Am 24. Februar 2026 fand in der nahezu vollbesetzten St. Michaeliskirche ein ökumenisches Friedensgebet statt. Anlass war der vierte Jahrestag des russischen Angriffskrieges gegen die Ukraine. Vorgestellt wurde dabei eine kunstpädagogische Initiative in Charkiw, die Kindern hilft, traumatische Erlebnisse zu verarbeiten.
„Wie man den Wind der Träume fängt“ lautet der Titel der Kinderbilder, die in der Kirche präsentiert wurden. Sie setzten eindrucksvolle Zeichen gegen das Grau und Schwarz des Krieges – Bilder voller Hoffnung, Sehnsucht und Zuversicht.
Die Teilnehmerinnen und Teilnehmer entzündeten Kerzen als sichtbares Zeichen der Mahnung und Hoffnung.
Pastor Lutz Krügener spannte in seiner Predigt den Bogen von der Schöpfung bis zu den Friedensvisionen der Propheten. Er fragte:
„Woher kommt die Kraft, die uns träumen lässt?
Träume vom Frieden, vom Glück, die die Kinder auf Papier gebracht haben.
Bunte Farben gegen das Grau und Schwarz des Krieges.
So schaffen die Kinder Gegenbilder: zu Millionen Müttern, Vätern, Geschwistern, Ehefrauen, Kindern, die um ihre Getöteten und Verletzten trauern.
Zu Hass, der sich einbrennt und Generationen überdauern kann.
Zu Traumata, die ein Leben lang begleiten – zerstören.
Zu Umweltzerstörungen durch den Krieg.“
Starke Gegenbilder, so Krügener, fänden sich in der Bibel. Ganz am Anfang stehe der Auftrag Gottes:
„Gott nahm den Menschen und setzte ihn in den Garten Eden, dass er ihn bebaute und bewahrte.“
Uns sei ein Garten anvertraut, eine Welt, die es zu bewahren gelte.
Dann zitierte Pastor Krügener Worte Jesu aus der Bergpredigt:
„Selig sind, die da Leid tragen; denn sie sollen getröstet werden.

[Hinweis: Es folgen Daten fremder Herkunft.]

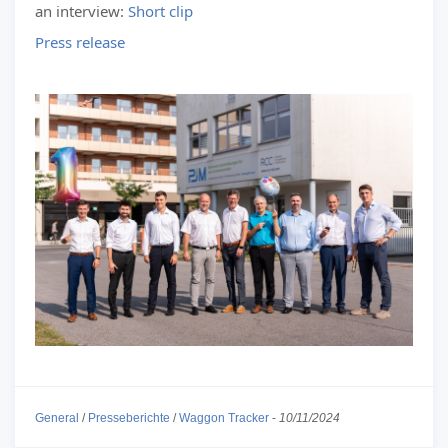
an interview:
Short clip
Press release
General
/
Presseberichte
/
Waggon Tracker
-
10/11/2024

Selig sind, die da hungert und dürstet nach der Gerechtigkeit; denn sie sollen satt werden.
Selig sind, die Frieden stiften; denn sie werden Gottes Kinder heißen.“
Nicht die Kriegsherren preise Jesus selig, sondern die Friedensstifter, betonte Krügener.
Schließlich verwies er auf die Vision der Propheten Jesaja und Micha:
„Sie werden ihre Schwerter zu Pflugscharen machen und ihre Spieße zu Sicheln.
Es wird kein Volk wider das andere das Schwert erheben,
und sie werden hinfort nicht mehr lernen, Krieg zu führen.
Ein jeder wird unter seinem Weinstock und Feigenbaum wohnen,
und niemand wird sie schrecken.“
Diese Gegenbilder gelte es wachzuhalten:
„Sie werden hinfort nicht mehr lernen, Krieg zu führen!
Diesen Wind, diesen Geist der Träume dürfen wir nicht aufgeben – um unserer Kinder willen.
Wir sollten den Wind unter der Haut spüren, so wie vielleicht heute.
Und uns davon beflügeln lassen für unser Eintreten für den Frieden.
Lasst uns den Wind der Träume fangen.“
Der ökumenische Friedensgottesdienst war eine gemeinsame Veranstaltung der evangelischen, katholischen und neuapostolischen Kirche in Hildesheim.
Für die Musik sorgten der Chor der Neuapostolischen Kirche sowie Michael Paland, Martin Fritz und Angelika Rau-Culo. Die Liturgie gestalteten Pastor Dirk Woltmann, Pfarrer Marcus Scheiermann, Priester Daniel Eggers und Pastor Lutz Krügener.